ところで、お客は値上げの結果をどのように受けたのだろうか。同社は前年比率の売上高変化を発表しているので見てみよう。以前の2022年12月、2024年2月を確認したい。

結果でいえば、事実として(前年比率でいえば)影響を受けていないように見える。

一般的に、飲食店の値上げは顧客離れを引き起こすリスクがある。私が知っている企業人に聞いてみても「少しの値上げであっても、お客の離反を招く」と危機感をもっている。その理由としては、日本人が節約傾向にあるからだ。

先日報道されたとおり、26カ月も実質賃金がマイナスになっている。これは名目の賃金が上がっていても、それ以上に物価が上昇していることを意味する。そうすると消費が盛り上がることはなく、消費を控えようとする。

例外的には特別なハレ消費の場合か、付加価値を十分に認めている商品の場合だ。それであれば多少の値上げにも消費者は購買を続ける。CoCo壱番屋の場合、少なくともこれまでの値上げは売り上げに大きな影響を及ぼしていない。お客は一定の価格上昇を受け入れている。

同社は、これまで価格以上の価値を提供していたと認識されている。実際にリピーターが多い。お客との信頼関係を維持する努力も見受けられる。

CoCo壱番屋の値上げは単なる価格改定ではなく、経営戦略の一環として捉えるべきだろう。同社が今後も顧客に愛され続けるためには、価値ある商品とサービスを提供し続けることが不可欠であり、そのための覚悟ある値上げ発表ととらえるべきだ。

CoCo壱番屋の狙い通りになるか

ところで、ここまで比較的に同社を応援するコメントを書いてきた。

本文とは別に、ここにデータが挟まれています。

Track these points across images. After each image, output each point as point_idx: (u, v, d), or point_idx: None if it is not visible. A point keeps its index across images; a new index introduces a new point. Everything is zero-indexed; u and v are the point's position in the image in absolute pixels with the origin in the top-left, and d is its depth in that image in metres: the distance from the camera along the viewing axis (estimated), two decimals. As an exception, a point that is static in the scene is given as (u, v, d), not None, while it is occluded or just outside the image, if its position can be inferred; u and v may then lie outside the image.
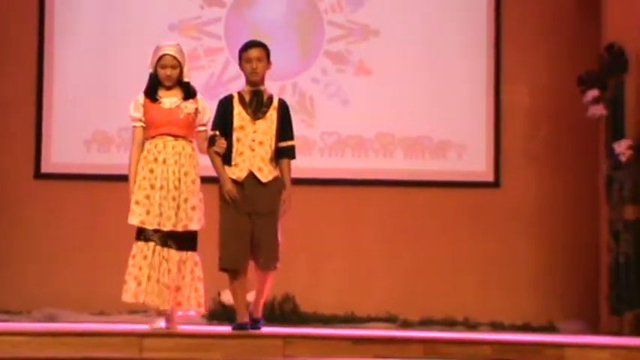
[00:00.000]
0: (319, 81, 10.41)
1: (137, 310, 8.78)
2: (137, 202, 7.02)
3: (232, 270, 7.18)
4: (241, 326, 7.16)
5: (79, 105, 10.20)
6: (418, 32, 10.42)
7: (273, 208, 7.18)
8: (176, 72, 7.15)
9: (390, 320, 9.97)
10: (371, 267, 10.16)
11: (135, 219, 7.02)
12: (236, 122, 7.22)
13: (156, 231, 7.01)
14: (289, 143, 7.31)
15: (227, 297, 9.06)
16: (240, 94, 7.30)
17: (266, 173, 7.19)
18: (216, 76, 10.24)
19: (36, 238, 10.08)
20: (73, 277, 9.97)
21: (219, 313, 9.54)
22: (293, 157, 7.35)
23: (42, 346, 6.51)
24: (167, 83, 7.15)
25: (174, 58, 7.14)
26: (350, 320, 9.89)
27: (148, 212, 7.01)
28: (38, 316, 9.75)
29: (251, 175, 7.18)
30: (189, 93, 7.21)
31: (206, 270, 7.22)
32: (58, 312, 9.82)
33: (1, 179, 10.14)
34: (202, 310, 7.19)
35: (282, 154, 7.29)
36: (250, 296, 7.43)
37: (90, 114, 10.16)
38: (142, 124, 7.16)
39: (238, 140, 7.19)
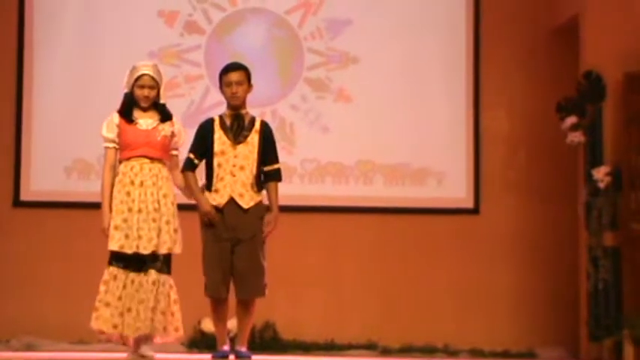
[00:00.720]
0: (299, 108, 10.42)
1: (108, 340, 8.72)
2: (116, 228, 6.90)
3: (214, 297, 7.13)
4: (222, 354, 7.12)
5: (59, 132, 10.18)
6: (397, 59, 10.46)
7: (255, 234, 7.11)
8: (154, 92, 7.06)
9: (370, 347, 9.97)
10: (351, 294, 10.16)
11: (114, 244, 6.89)
12: (217, 147, 7.14)
13: (135, 255, 6.89)
14: (275, 166, 7.24)
15: (207, 325, 9.03)
16: (221, 117, 7.24)
17: (247, 199, 7.13)
18: (196, 103, 10.24)
19: (15, 266, 10.03)
20: (52, 305, 9.93)
21: (199, 341, 9.50)
22: (279, 179, 7.27)
23: (21, 376, 6.49)
24: (144, 104, 7.05)
25: (153, 78, 7.06)
26: (330, 348, 9.89)
27: (127, 236, 6.90)
28: (17, 345, 9.69)
29: (232, 202, 7.10)
30: (165, 115, 7.12)
31: (186, 297, 7.17)
32: (36, 340, 9.76)
33: (-21, 207, 10.12)
34: (181, 333, 7.07)
35: (269, 177, 7.21)
36: (230, 323, 7.38)
37: (70, 141, 10.14)
38: (115, 145, 7.04)
39: (219, 165, 7.12)
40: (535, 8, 10.44)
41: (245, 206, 7.11)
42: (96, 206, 7.21)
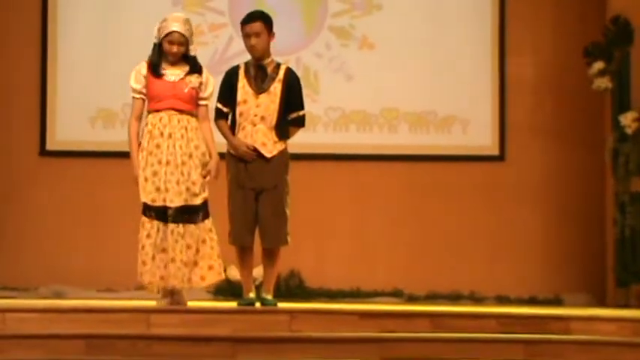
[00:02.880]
0: (323, 56, 10.42)
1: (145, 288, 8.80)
2: (146, 179, 6.90)
3: (239, 246, 7.18)
4: (248, 302, 7.16)
5: (84, 82, 10.23)
6: (421, 6, 10.44)
7: (278, 183, 7.10)
8: (182, 49, 7.00)
9: (396, 295, 10.03)
10: (376, 241, 10.20)
11: (146, 196, 6.88)
12: (240, 96, 7.11)
13: (166, 207, 6.91)
14: (299, 113, 7.17)
15: (233, 273, 9.10)
16: (246, 65, 7.18)
17: (270, 148, 7.10)
18: (220, 52, 10.25)
19: (42, 215, 10.13)
20: (79, 253, 10.03)
21: (225, 289, 9.57)
22: (301, 125, 7.22)
23: (49, 322, 6.52)
24: (172, 59, 7.03)
25: (182, 35, 6.98)
26: (356, 295, 9.95)
27: (157, 189, 6.90)
28: (45, 293, 9.81)
29: (254, 151, 7.08)
30: (195, 67, 7.07)
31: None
32: (64, 289, 9.88)
33: (7, 157, 10.19)
34: (222, 275, 7.08)
35: (291, 122, 7.16)
36: (256, 271, 7.43)
37: (94, 91, 10.20)
38: (142, 96, 7.01)
39: (241, 114, 7.11)
40: (562, -47, 10.41)
41: (268, 155, 7.10)
42: (120, 155, 7.26)
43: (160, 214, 6.91)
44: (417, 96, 10.42)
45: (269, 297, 7.21)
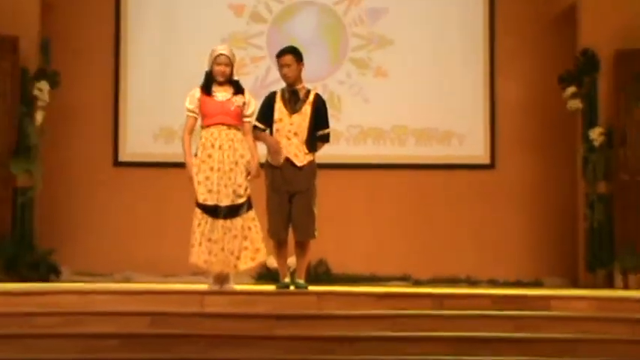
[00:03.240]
0: (345, 82, 10.41)
1: (198, 273, 8.80)
2: (199, 183, 6.90)
3: (275, 239, 7.18)
4: (284, 285, 7.15)
5: (148, 106, 10.26)
6: (426, 41, 10.39)
7: (308, 187, 7.08)
8: (229, 69, 7.01)
9: (405, 279, 9.98)
10: (389, 236, 10.15)
11: (200, 197, 6.89)
12: (276, 115, 7.12)
13: (215, 206, 6.90)
14: (325, 131, 7.16)
15: (271, 262, 9.08)
16: (282, 90, 7.19)
17: (301, 158, 7.09)
18: (260, 79, 10.25)
19: (116, 215, 10.14)
20: (146, 245, 10.01)
21: (265, 275, 9.57)
22: (327, 140, 7.20)
23: (121, 302, 6.55)
24: (220, 79, 7.00)
25: (228, 57, 7.02)
26: (372, 279, 9.90)
27: (209, 191, 6.90)
28: (118, 278, 9.84)
29: (288, 161, 7.08)
30: (238, 89, 7.08)
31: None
32: (133, 274, 9.90)
33: (86, 166, 10.20)
34: (267, 256, 7.04)
35: (318, 138, 7.16)
36: (290, 260, 7.41)
37: (157, 113, 10.22)
38: (194, 114, 7.02)
39: (277, 131, 7.11)
40: (541, -5, 10.36)
41: (299, 164, 7.09)
42: (178, 165, 7.24)
43: (211, 211, 6.91)
44: (422, 115, 10.37)
45: (301, 281, 7.20)
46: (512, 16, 10.35)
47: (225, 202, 6.90)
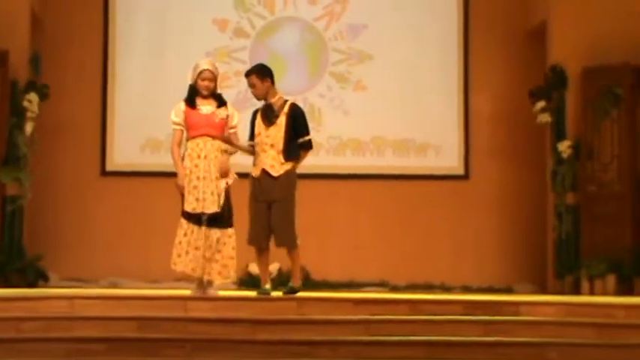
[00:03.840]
0: (325, 96, 10.46)
1: (182, 279, 8.81)
2: (189, 192, 6.94)
3: (255, 246, 7.20)
4: (264, 292, 7.15)
5: (135, 117, 10.27)
6: (404, 56, 10.45)
7: (286, 197, 7.07)
8: (213, 84, 7.08)
9: (383, 285, 10.02)
10: (367, 244, 10.19)
11: (188, 206, 6.93)
12: (256, 130, 7.18)
13: (202, 214, 6.94)
14: (305, 138, 7.17)
15: (253, 268, 9.09)
16: (263, 106, 7.24)
17: (277, 169, 7.09)
18: (243, 93, 10.13)
19: (103, 223, 10.14)
20: (132, 253, 10.02)
21: (247, 280, 9.59)
22: (309, 147, 7.21)
23: (108, 307, 6.58)
24: (205, 93, 7.05)
25: (212, 72, 7.09)
26: (351, 286, 9.94)
27: (197, 200, 6.94)
28: (104, 284, 9.85)
29: (264, 172, 7.10)
30: (222, 102, 7.14)
31: (239, 245, 7.14)
32: (120, 280, 9.90)
33: (74, 176, 10.20)
34: (233, 275, 7.08)
35: (301, 146, 7.17)
36: (272, 267, 7.39)
37: (143, 124, 10.23)
38: (181, 127, 7.06)
39: (258, 144, 7.16)
40: (512, 15, 10.41)
41: (275, 174, 7.10)
42: (163, 175, 7.26)
43: (197, 219, 6.96)
44: (400, 127, 10.42)
45: (290, 285, 7.18)
46: (485, 32, 10.43)
47: (211, 209, 6.94)
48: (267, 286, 7.22)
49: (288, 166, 7.14)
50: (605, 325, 6.46)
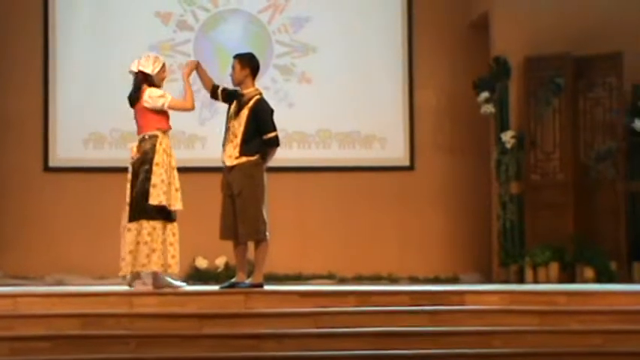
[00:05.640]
0: (270, 88, 10.36)
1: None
2: (155, 186, 6.90)
3: (224, 239, 7.13)
4: (232, 284, 7.09)
5: (77, 111, 10.15)
6: (348, 49, 10.45)
7: (242, 189, 7.00)
8: None
9: (330, 277, 10.02)
10: (314, 236, 10.19)
11: (159, 199, 6.87)
12: (228, 117, 7.16)
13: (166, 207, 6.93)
14: (268, 135, 7.11)
15: (200, 262, 9.06)
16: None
17: (232, 160, 7.04)
18: (187, 86, 10.19)
19: (47, 219, 10.02)
20: (78, 249, 9.92)
21: (194, 275, 9.53)
22: (274, 145, 7.16)
23: (52, 305, 6.51)
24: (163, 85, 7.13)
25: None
26: (298, 278, 9.92)
27: (165, 192, 6.90)
28: (50, 281, 9.73)
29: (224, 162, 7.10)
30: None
31: (183, 239, 7.14)
32: (65, 277, 9.79)
33: (16, 172, 10.08)
34: (176, 270, 7.03)
35: (266, 144, 7.12)
36: (218, 261, 7.36)
37: (86, 118, 10.11)
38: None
39: (226, 132, 7.12)
40: (456, 6, 10.43)
41: (229, 164, 7.06)
42: (107, 170, 7.15)
43: (166, 214, 6.93)
44: (345, 119, 10.42)
45: (249, 280, 7.12)
46: (429, 24, 10.46)
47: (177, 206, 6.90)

実際に真摯な経営方針である同社を私は応援している。ただ、あえて注目するポイントを述べたい。

それは客単価「1000円の壁」をすでに突破している同社が、今後、どのようにして客単価を上げていけるか、どこまで上げていけるか、だ。


相次ぐ値上げによって、CoCo壱番屋の客単価は2023年2月期に初めて1000円超えを果たし、1018円となった。

今回の価格改定で言えば、ビーフカレーがライス300gで794円だ。それにトッピングメニューを加えると、ほうれん草252円などで、1000円を超える。チーズ264円であっても超える。これは高いものを意図的に選んでいるわけではなく、もっと高いトッピングがある。

もっとも以前の価格表でも1000円を超える組み合わせはある。ただ、今回の価格改定では、高くないトッピングであっても、トッピングをすれば1000円を超える可能性が高い。それをどう消費者が見るか。

なおプレスリリース「価格改定に関するお知らせ」には「現時点において、価格改定に伴う業績予想の修正はございません」とある。ベーシックなカレーを提供する店としては、普通に食べて1000円を超えるのは、価格設定としては挑戦的のように思える。

ただし、これほど愚直にカレーの基礎を固めてきたチェーン店が価格改定を成功させるのであれば、実質賃金がマイナスの状況において、それを覆す一つの大きな象徴になるかもしれない。その意味でも、CoCo壱番屋の価格改定に注目したい。